The Desert Sage
<<<<<<BIGHORNS IN BAJA>>>>>>

After the turn of the century, Baja California was considered a hunter's paradise. Trophies were easily obtained, laws tolerant and enforcement lax. Journals tell of hunters, with a Mexican guide shooting a number of the Bighorns, before returning with the desired head. My late landlord, Jesus Guerrero of La Sauna, had been so employed and told of the slaughter by some of these hunters.

Even the Auto Club So Cal maps were overprinted with red lettering showing the locations of good hunting and fishing locations, indicating that at that time, this was the primary interest of Baja traveler's. A 1956 map boldly prints SHEEP GOATS on the Sierra Juarez and San Pedro del Martir. But by 1963, these words are deleted and a notice tells that this type of hunting is now illegal.

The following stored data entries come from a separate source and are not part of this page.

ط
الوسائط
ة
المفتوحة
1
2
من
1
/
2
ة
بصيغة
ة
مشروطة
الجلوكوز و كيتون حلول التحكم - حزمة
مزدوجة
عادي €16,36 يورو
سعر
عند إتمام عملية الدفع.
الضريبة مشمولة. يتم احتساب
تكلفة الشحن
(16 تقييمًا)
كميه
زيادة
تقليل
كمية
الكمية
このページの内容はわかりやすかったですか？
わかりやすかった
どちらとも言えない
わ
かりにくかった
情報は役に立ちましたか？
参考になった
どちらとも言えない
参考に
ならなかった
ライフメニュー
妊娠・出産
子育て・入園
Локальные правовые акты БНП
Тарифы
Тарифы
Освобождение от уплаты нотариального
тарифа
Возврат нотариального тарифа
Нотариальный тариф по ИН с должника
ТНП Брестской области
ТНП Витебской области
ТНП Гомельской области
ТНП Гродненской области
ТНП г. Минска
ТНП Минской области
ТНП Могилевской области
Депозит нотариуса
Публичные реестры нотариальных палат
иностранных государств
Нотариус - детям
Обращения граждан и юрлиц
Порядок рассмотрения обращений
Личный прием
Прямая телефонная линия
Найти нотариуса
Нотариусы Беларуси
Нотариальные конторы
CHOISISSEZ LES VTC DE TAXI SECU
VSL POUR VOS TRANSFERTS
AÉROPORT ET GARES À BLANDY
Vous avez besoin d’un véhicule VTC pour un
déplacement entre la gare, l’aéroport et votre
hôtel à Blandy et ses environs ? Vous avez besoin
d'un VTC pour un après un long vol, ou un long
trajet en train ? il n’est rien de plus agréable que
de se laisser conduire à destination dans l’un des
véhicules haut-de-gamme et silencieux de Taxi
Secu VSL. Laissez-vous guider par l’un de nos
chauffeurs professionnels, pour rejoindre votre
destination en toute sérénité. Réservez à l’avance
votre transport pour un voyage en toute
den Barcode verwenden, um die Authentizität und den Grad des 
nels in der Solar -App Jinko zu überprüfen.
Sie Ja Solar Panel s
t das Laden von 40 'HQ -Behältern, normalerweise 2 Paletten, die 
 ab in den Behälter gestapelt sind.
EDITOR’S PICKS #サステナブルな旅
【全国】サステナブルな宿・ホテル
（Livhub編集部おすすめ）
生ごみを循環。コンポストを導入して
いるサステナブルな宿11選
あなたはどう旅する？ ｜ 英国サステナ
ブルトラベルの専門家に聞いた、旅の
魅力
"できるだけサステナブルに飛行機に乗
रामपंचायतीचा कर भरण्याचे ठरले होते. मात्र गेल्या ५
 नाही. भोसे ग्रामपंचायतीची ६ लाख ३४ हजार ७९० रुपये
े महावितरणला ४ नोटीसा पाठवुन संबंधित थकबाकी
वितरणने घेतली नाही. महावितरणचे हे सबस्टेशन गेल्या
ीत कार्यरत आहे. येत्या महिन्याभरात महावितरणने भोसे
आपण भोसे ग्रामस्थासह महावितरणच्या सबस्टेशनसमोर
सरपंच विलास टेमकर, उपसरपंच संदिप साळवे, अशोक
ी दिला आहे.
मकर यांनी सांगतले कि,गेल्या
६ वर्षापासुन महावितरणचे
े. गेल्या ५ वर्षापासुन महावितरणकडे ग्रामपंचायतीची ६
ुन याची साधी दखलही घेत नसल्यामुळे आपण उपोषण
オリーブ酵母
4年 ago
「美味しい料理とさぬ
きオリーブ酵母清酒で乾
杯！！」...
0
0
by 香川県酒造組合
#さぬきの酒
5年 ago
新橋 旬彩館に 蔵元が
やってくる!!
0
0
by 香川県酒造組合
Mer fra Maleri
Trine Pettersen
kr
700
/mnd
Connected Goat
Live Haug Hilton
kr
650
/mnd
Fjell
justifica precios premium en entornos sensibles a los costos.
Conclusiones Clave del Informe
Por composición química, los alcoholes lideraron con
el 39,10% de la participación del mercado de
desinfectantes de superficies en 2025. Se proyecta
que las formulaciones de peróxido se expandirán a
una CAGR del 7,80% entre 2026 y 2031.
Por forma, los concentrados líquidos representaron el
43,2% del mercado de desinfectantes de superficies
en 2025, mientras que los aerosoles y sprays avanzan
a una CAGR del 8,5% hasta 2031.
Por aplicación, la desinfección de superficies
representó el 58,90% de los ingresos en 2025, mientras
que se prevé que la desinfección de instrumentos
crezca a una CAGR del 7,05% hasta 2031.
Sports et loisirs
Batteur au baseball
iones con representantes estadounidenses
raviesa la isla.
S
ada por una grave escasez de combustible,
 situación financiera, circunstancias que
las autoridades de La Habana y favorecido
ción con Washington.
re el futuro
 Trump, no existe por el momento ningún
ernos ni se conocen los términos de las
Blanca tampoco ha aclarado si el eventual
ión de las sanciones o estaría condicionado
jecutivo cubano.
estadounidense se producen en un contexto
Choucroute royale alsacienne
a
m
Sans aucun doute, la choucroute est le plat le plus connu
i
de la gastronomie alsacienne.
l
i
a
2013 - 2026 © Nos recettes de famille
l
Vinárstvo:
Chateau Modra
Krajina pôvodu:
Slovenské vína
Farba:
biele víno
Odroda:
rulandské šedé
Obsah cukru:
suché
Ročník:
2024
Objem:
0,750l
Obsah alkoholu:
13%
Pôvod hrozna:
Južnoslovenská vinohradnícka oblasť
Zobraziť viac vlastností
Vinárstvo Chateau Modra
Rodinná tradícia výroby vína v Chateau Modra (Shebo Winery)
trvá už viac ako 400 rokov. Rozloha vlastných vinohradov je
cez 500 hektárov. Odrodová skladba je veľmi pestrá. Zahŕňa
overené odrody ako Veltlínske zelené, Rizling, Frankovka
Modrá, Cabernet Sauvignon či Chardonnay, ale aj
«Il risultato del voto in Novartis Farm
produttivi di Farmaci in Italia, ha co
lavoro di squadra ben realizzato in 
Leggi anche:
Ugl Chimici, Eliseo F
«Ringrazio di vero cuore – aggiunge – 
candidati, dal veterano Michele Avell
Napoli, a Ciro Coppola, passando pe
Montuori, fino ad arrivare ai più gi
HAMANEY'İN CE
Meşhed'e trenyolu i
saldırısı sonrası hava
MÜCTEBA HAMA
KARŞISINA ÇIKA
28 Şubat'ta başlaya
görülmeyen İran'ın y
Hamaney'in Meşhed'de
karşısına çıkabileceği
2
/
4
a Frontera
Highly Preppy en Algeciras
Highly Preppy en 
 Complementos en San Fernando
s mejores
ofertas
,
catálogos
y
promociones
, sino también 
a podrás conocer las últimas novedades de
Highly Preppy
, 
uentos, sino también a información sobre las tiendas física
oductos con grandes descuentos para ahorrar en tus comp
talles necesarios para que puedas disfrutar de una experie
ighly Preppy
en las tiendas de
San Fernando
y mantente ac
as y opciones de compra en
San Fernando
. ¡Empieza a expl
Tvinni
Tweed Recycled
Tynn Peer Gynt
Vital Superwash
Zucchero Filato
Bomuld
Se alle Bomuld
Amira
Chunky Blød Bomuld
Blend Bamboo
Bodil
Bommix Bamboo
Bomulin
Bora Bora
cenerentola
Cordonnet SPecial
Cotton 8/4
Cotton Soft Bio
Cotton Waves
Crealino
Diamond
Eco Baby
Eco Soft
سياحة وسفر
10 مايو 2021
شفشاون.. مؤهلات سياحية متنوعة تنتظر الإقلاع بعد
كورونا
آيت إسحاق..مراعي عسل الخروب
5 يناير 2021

The Bighorn is truly a handsome animal, with the largest specimens weighing almost two hundred pounds. But it is its great curling horns that distinguishes it from the lesser deer and antelope. Leopold waxed lyrical, "That magnificent rain, standing like a statue on a pedestal of red bronze lava, washed by the falling rain and lit up by the setting sun; on one side a head with horns quite as massive as those of those of the central figure, on the other the heads of two younger rams."*

Originally these animals were common in many of the desert areas of northern Mexico, but were best known in Baja, where a sparse population survives. It is interesting that the first European reports of the Bighorn are to be found in early Jesuit reports from Baja California.